Page layout parsing data
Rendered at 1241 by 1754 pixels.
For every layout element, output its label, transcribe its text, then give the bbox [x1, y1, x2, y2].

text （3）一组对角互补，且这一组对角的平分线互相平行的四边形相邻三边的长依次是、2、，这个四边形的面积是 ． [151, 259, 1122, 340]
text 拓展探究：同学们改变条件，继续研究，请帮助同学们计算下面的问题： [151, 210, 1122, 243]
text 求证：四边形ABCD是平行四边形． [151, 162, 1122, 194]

Exercise objective —
An accurate, complete transcription of the records above is needed.

Expected output —
Rendered at 1241 by 1754 pixels.
For every layout element, output its label, transcribe its text, then give the bbox [x1, y1, x2, y2].

text （3）一组对角互补，且这一组对角的平分线互相平行的四边形相邻三边的长依次是、2、，这个四边形的面积是 ． [151, 259, 1122, 340]
text 拓展探究：同学们改变条件，继续研究，请帮助同学们计算下面的问题： [151, 210, 1122, 243]
text 求证：四边形ABCD是平行四边形． [151, 162, 1122, 194]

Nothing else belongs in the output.